Thursday, June 21, 2007

AFI's 100 Greatest American Films

I only caught the last hour of last night's American Film Institute special spotlighting the 100 greatest American moviesSo You Think You Can Dance being a summer staple around these parts — but I was intrigued this morning to review the entire list.

It's especially enlightening to compare this new list with the one AFI compiled 10 years ago (when the Institute started the whole "100 Greatest..." thing), to see which films have come and gone from the list during the past decade, as well as noting how certain pictures have either risen or fallen in stature, at least in the minds of film critics.

Citizen Kane remains, as well it should, at the top of the heap. Kane is one of the rare films that grows and changes every time one sees it. There's always more to be discovered within Orson Welles's cinematic masterpiece, which continues to set the standard of greatness more than 65 years after its release.

The big surprise in the updated Top 20 is Raging Bull, which leaped upward from 24th ten years ago to fourth today. It's hard to argue, though — there's not another film in the Top 20 that I'd say ought to be Number Four instead. I'm not as shocked that Chaplin's City Lights rocketed from 76th to 11th place — it's always been a favorite of film scholars — as I am to see The Searchers jump from 96th to 12th — as much as I enjoy Westerns and believe they don't always receive their critical due (although Eastwood's Unforgiven moved up 30 spots from 98 to 68, and deservedly so), I've always found The Searchers infuriatingly dense.

As a Hitchcock fan, I'm pleased to see that the Master of Suspense now has two works in the Top 20: Vertigo (9) and Psycho (14). Personally, I'd reverse the two, as I think Psycho is far and away Hitchcock's best film, but Vertigo certainly deserved a much higher placement than the 61st it received in 1998.

I'm glad that Do the Right Thing cracked the Top 100, though I'd have had it a few notches higher than 96th. Most definitely, it ought to rank higher than The Sixth Sense (89), whose very presence in the Top 100 makes the list suspect. M. Night Shyamalan is easily the second most overrated filmmaker of the past half-century. (The first? George Lucas, whose trite, tedious, and hammy Star Wars came up two spots, from 15th to 13th.)

For whatever reason, Fargo dropped off the list entirely, after placing 84th a decade previously (when it was still relatively fresh in voters' minds). I know that the Coen Brothers have delivered little of lasting interest since then (in fact, the CoBros' last few films have been outright stinkers), but Fargo is a singular achievement — a film sufficiently adept at melding opposing elements that it rates as both a great comedy and a classic thriller. I'd place it at least in the upper two-thirds of any Top 100 list.

Other observations:
  • AFI rightly ditched Close Encounters of the Third Kind, 64th in 1998, from the Top 100. Although technically brilliant, especially for its time, Close Encounters is as stupidly written and as poorly acted as any blockbuster has ever been.
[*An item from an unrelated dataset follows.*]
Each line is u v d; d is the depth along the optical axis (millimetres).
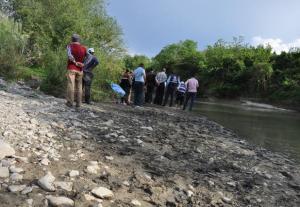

Good riddance.

  • Another welcome omission: the stupor-inducing Doctor Zhivago, 39th a decade ago and nowhere to be found on the new list. A memorable, haunting theme song alone does not a great film make.

  • Toy Story (Number 99) joins Snow White and the Seven Dwarfs (34, up from 49) to represent the animation arts. Too bad there wasn't room for Beauty and the Beast as well. (Personally, I think Toy Story 2 is a much better movie than its groundbreaking predecessor. But AFI didn't ask me.)

  • Aside from the undeserving Sixth Sense, only three other films released in the past 10 years cracked the Top 100. Titanic (yawn) arrives at Number 83; Saving Private Ryan comes aboard at Number 71 (higher than I would have it, but nonetheless worthy); and The Lord of the Rings: The Fellowship of the Ring lands at Number 50 (in truth, a nod to the entire LOTR trilogy, as was the Best Picture Oscar awarded to the third film in the series, The Return of the King).